* Exercise requirements
Your answer should be every line below that includes the word "seorang".

::::

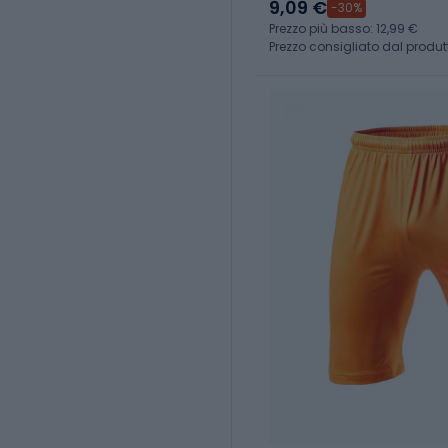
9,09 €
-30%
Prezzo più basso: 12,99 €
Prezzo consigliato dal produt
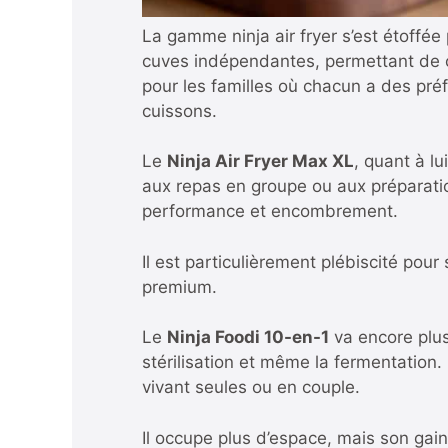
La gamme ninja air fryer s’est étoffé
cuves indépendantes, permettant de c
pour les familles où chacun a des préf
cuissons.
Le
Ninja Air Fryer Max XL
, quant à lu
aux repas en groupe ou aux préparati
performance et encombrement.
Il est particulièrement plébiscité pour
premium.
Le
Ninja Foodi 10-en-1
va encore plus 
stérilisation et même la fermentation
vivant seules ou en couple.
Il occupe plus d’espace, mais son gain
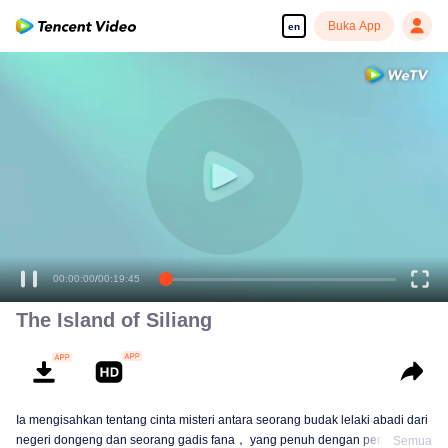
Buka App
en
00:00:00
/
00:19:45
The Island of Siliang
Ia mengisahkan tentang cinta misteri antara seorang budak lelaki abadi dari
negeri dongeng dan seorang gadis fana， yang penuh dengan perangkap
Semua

::::

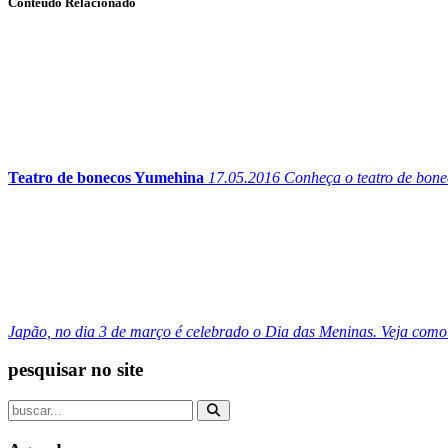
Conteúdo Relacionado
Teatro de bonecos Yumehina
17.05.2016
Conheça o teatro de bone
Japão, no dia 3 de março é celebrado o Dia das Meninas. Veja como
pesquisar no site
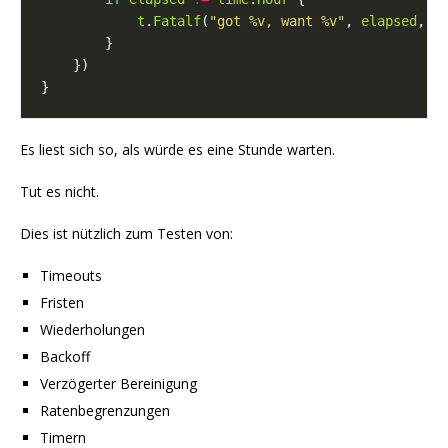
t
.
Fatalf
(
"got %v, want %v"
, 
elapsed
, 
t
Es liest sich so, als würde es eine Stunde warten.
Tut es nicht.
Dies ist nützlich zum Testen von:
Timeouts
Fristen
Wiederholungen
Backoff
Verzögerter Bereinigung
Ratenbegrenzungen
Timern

::::

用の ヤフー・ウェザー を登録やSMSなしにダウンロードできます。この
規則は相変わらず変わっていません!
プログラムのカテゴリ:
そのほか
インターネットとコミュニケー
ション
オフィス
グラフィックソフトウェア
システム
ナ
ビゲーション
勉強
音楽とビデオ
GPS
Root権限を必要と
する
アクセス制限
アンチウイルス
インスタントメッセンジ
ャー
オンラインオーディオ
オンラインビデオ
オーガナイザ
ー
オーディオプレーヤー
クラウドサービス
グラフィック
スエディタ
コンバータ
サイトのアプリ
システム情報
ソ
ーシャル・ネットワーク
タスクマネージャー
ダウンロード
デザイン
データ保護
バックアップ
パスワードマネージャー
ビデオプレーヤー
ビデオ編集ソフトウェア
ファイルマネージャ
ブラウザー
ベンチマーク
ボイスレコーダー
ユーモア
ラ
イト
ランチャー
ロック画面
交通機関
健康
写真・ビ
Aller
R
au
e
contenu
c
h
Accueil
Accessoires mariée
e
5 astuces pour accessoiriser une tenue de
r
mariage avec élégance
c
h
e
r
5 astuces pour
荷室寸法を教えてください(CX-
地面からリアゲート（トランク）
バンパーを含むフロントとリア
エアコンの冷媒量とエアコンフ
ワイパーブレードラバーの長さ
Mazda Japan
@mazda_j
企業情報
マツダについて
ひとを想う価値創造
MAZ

::::

* Solved exercise
Ia mengisahkan tentang cinta misteri antara seorang budak lelaki abadi dari
negeri dongeng dan seorang gadis fana， yang penuh dengan perangkap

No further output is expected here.